The above diagram is taken from this forum post.
I just finished reading Sebastian Ruder’s amazing article providing an overview of the most popular algorithms used for optimizing gradient descent. Here I’ll make very short notes on them primarily for purposes of recall.
Momentum
The update vector consists of another term which has the previous update vector (weighted by $\gamma$). This helps it to move faster downhill — like a ball.
\[v_t = \gamma v_{t-1} + \eta \nabla_{\theta}J(\theta)\]Nesterov accelerated gradient (NAG)
In Momentum optimizer, the ball may go past the minima due to too much momentum, so we want to have a look-ahead term. In NAG, we take gradient of future position instead of current position.
\[v_t = \gamma v_{t-1} + \eta \nabla_{\theta}J(\theta - \gamma v_{t-1})\]Adagrad
Instead of a common learning rate for all parameters, we want to have separate learning rate for each. So Adagrad keeps sum of squares of parameter-wise gradients and modifies individual learning rates using this. As a result, parameters occuring more often have smaller gradients.
\[\theta_{t+1} = \theta_t - \frac{\eta}{\sqrt{G_t +\epsilon}} \odot g_t\]RMSProp
In Adagrad, since we keep adding all gradients, gradients become vanishingly small after some time. So in RMSProp, the idea is to add them in a decaying fashion as
\[\mathbb{E}[g^2]_t = \gamma \mathbb{E}[g^2]_{t-1} + (1-\gamma)g_t^2\]Now replace $G_t$ in the denominator of Adagrad equation by this new term. Due to this, the gradients are no more vanishing.

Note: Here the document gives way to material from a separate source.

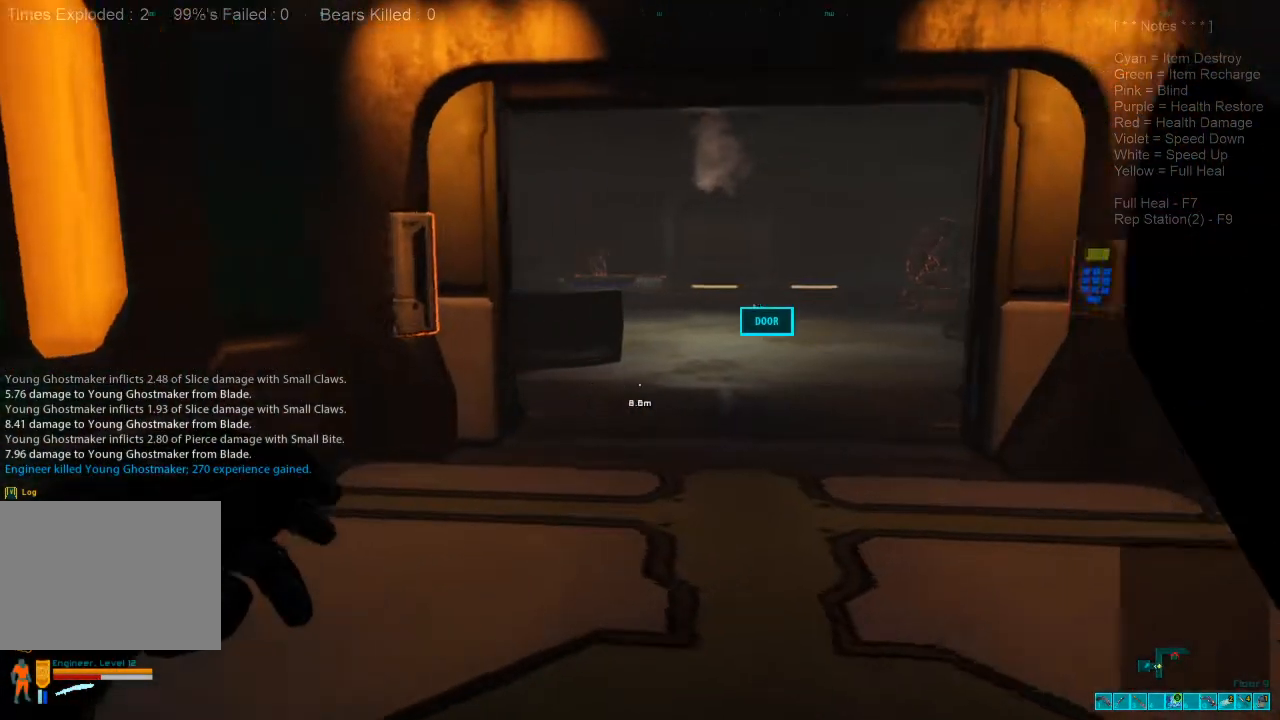
{"keys": ["w"], "mouse": [], "events": [[200, "w", "up"], [400, "d", "up"], [433, "w", "down"]]}
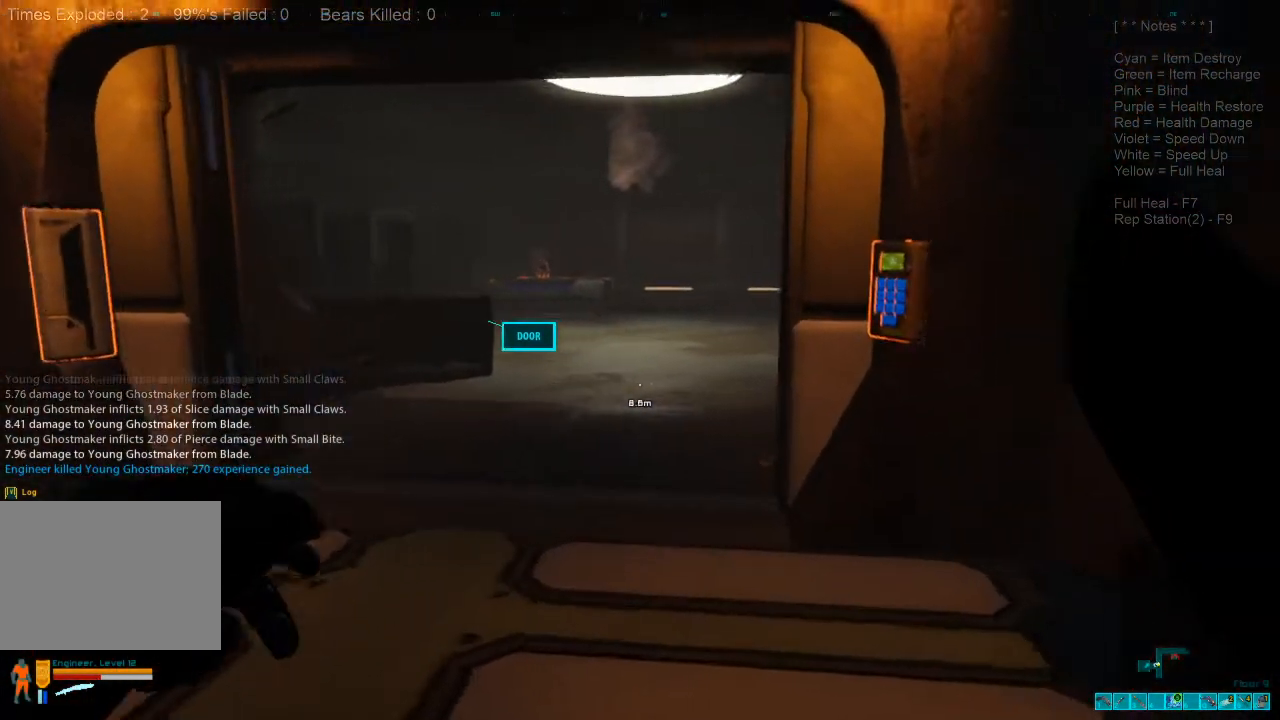
{"keys": ["shift", "w"], "mouse": [], "events": [[100, "d", "down"], [133, "w", "up"], [233, "d", "up"], [266, "w", "down"], [333, "shift", "down"]]}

Adam (Adaptive Moment Estimation)
Adam combines RMSProp with Momentum. So, in addition to using the decaying average of past squared gradients for parameter-specific learning rate, it uses a decaying average of past gradients in place of the current gradient (similar to Momentum).
\[\theta_{t+1} = \theta_t - \frac{\eta}{\sqrt{\hat{v_t}+\epsilon}}\hat{m}_t\]The $\hat{}$ terms are actually bias-corrected averages to ensure that the values are not biased towards 0.
Nadam
Nadam combines RMSProp with NAG (since NAG is usually better for slope adaptation than Momentum. The derivation is simple and can be found in Ruder’s paper.
In summary, SGD suffers from 2 problems: (i) being hesitant at steep slopes, and (ii) having same learning rate for all parameters. So the improved algorithms are categorized as:
- Momentum, NAG: address issue (i). Usually NAG > Momentum.
- Adagrad, RMSProp: address issue (ii). RMSProp > Adagrad.
- Adam, Nadam: address both issues, by combining above methods.
Note: I have skipped a discussion on AdaDelta in this post since it is very similar to RMSProp and the latter is more popular.